(Required action):
Your answer must be the lines from the first one in the material through the line with "output [15:0] A1_out;", retyped exactly and with no pictures.

(Source records):

BEGIN

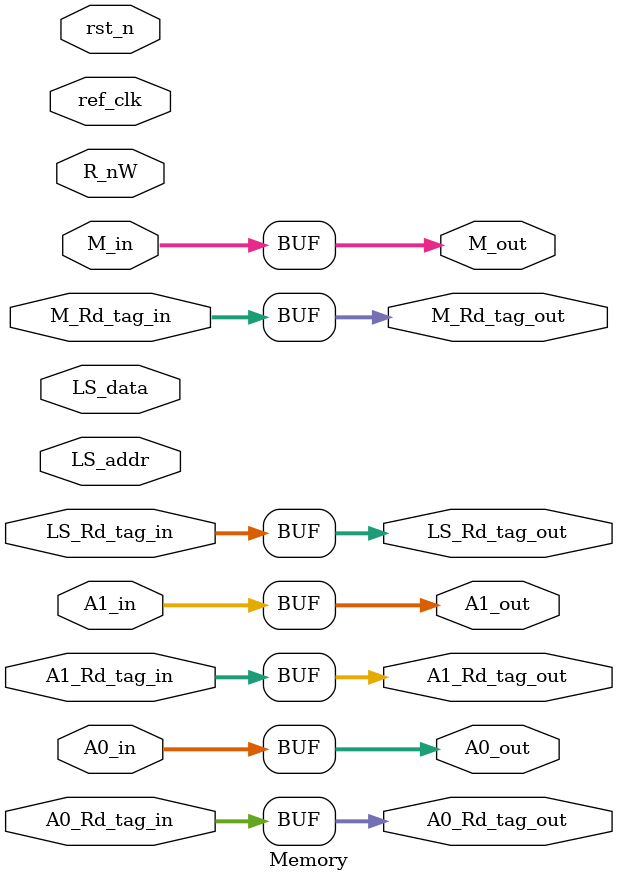
<source format=sv>
/*module Memory(ref_clk, rst_n, A0_in, A0_Rd_tag_in, A1_in, A1_Rd_tag_in, M_in, M_Rd_tag_in, LS_Rd_tag_in,
	LS_data, LS_addr, R_nW, A0_out, A0_Rd_tag_out, A1_out, A1_Rd_tag_out, M_out, M_Rd_tag_out, LS_Rd_tag_out,
	wb_data, stall);*/
	
module Memory(ref_clk, rst_n, A0_in, A0_Rd_tag_in, A1_in, A1_Rd_tag_in, M_in, M_Rd_tag_in, LS_Rd_tag_in,
	LS_data, LS_addr, R_nW, A0_out, A0_Rd_tag_out, A1_out, A1_Rd_tag_out, M_out, M_Rd_tag_out, LS_Rd_tag_out
	);

	// Inputs
	input ref_clk;
	input rst_n;
	
	
	// Pass through
	input [15:0] A0_in;			// Result from ALU0
	input [4:0] A0_Rd_tag_in;
	input [15:0] A1_in;			// Result from ALU1
	input [4:0] A1_Rd_tag_in;
	input [15:0] M_in;			// Result from Multiply
	input [4:0] M_Rd_tag_in;
	input [4:0] LS_Rd_tag_in;
	
	// LS
	input [7:0] LS_data;		// Data to store
	input [24:0] LS_addr;		// Address
	input R_nW;

	// Outputs
	// Pass through
	output [15:0] A0_out;			
	output [4:0] A0_Rd_tag_out;
	output [15:0] A1_out;			
	output [4:0] A1_Rd_tag_out;
	output [15:0] M_out;				
	output [4:0] M_Rd_tag_out;
	output [4:0] LS_Rd_tag_out;
	
	//output [7:0] wb_data;	
	//output stall;

	
	// Pass through signals
	assign A0_out = A0_in;
	assign A0_Rd_tag_out = A0_Rd_tag_in;
	assign A1_out = A1_in;
	assign A1_Rd_tag_out = A1_Rd_tag_in;
	assign M_out = M_in;
	assign M_Rd_tag_out = M_Rd_tag_in;
	assign LS_Rd_tag_out = LS_Rd_tag_in;
	
	
	// wires
	//wire sd_busy;				// SDRAM_ctrl -> dmem_ctrl
	//wire request;				// dmem_ctrl -> SDRAM_ctrl
	//wire [24:0] start_addr;		// dmem_ctrl -> SDRAM_ctrl
	//wire [24:0] length;			// dmem_ctrl -> SDRAM_ctrl
	//wire [15:0] dmc_addr;		// dmem_ctrl -> mux -> dm_addr -> DM
	//wire d_sb;					// Mux control, data mem controller is 1, SDRAM controller is 0
	
	//wire [7:0] dm_data;			// Mux -> DM
	//wire [15:0] dm_addr;		// Mux -> DM
	//wire dm_R_nW;				// Mux -> DM
	//wire [7:0] wb_data;			// DM -> MEM/WB Reg
	
	//wire [7:0] sd_data;			// SDRAM_ctrl -> mux -> DM
	//wire [15:0] sd_addr;		// SDRAM_ctrl -> mux -> DM
	//wire sd_R_nW;				// SDRAM_ctrl -> mux -> DM
	
	//dmem_ctrl(.rst_n(rst_n), .ref_clk(ref_clk), .busy(sd_busy), .sdram_addr(LS_addr), .request(request),
	//		.start_addr(start_addr), .length(length), .dmc_addr(dmc_addr), .stall(stall), .d_sb(d_sb));
			
	//dmem(.data(dm_data), .addr(dm_addr), .R_nW(dm_R_nW), .wb_data(wb_data));
	
	// TODO: instantiate SDRAM Controller
	
	// Mux dmem inputs
	//assign dm_data = (d_sb) ? LS_data : sd_data;
	//assign dm_addr = (d_sb) ? dmc_addr : sd_addr;
	//assign dm_R_nW = (d_sb) ? R_nW : sd_R_nW;

	
endmodule
</source>
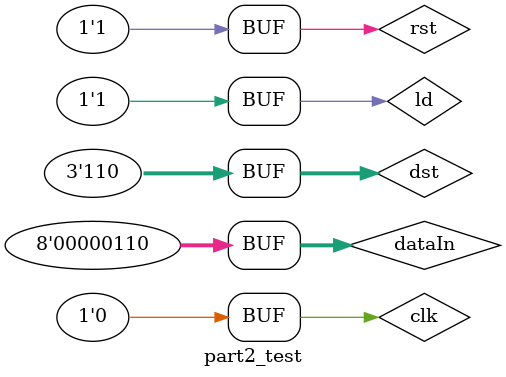
<source format=v>
`timescale 1ns / 1ps


module part2_test();
    reg [2:0] dst; 
    reg ld, clk, rst;
    reg [7:0] dataIn;
    wire [7:0] regOut_0,regOut_1,regOut_2,regOut_3, regOut_4, regOut_5, regOut_6;
    
    part2 uut(dst,ld,clk,rst,dataIn,regOut_0,regOut_1,regOut_2,regOut_3, regOut_4, regOut_5, regOut_6);
    initial begin
    rst=1; clk=0; #50;
    rst=0; clk=1; #50;
    clk=0; ld=1; #50; clk=1; #50;clk=0; #50;
    clk=1; rst =1;dataIn=8'b00000000; dst=3'b000; #50;
    clk=0; #50;
    clk=1; dataIn=8'b00000001;dst=3'b001; #50;
    clk=0; #50;
    clk=1; dataIn=8'b00000010;dst=3'b010; #50;
    clk=0; #50;
    rst=0; clk=1; #50;
    clk=0; #50;
    clk=1; rst=1; dataIn=8'b00000011;dst=3'b011; #50;
    clk=0; #50;
    clk=1; dataIn=8'b00000100;dst=3'b100; #50;
    clk=0; #50;
    clk=1; dataIn=8'b00000101;dst=3'b101; #50;
    clk=0; #50;
    clk=1; dataIn=8'b000000110;dst=3'b110; #50;
    clk=0; #50;
    end


endmodule

</source>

END

(The completed task):
<source format=sv>
/*module Memory(ref_clk, rst_n, A0_in, A0_Rd_tag_in, A1_in, A1_Rd_tag_in, M_in, M_Rd_tag_in, LS_Rd_tag_in,
	LS_data, LS_addr, R_nW, A0_out, A0_Rd_tag_out, A1_out, A1_Rd_tag_out, M_out, M_Rd_tag_out, LS_Rd_tag_out,
	wb_data, stall);*/
	
module Memory(ref_clk, rst_n, A0_in, A0_Rd_tag_in, A1_in, A1_Rd_tag_in, M_in, M_Rd_tag_in, LS_Rd_tag_in,
	LS_data, LS_addr, R_nW, A0_out, A0_Rd_tag_out, A1_out, A1_Rd_tag_out, M_out, M_Rd_tag_out, LS_Rd_tag_out
	);

	// Inputs
	input ref_clk;
	input rst_n;
	
	
	// Pass through
	input [15:0] A0_in;			// Result from ALU0
	input [4:0] A0_Rd_tag_in;
	input [15:0] A1_in;			// Result from ALU1
	input [4:0] A1_Rd_tag_in;
	input [15:0] M_in;			// Result from Multiply
	input [4:0] M_Rd_tag_in;
	input [4:0] LS_Rd_tag_in;
	
	// LS
	input [7:0] LS_data;		// Data to store
	input [24:0] LS_addr;		// Address
	input R_nW;

	// Outputs
	// Pass through
	output [15:0] A0_out;			
	output [4:0] A0_Rd_tag_out;
	output [15:0] A1_out;			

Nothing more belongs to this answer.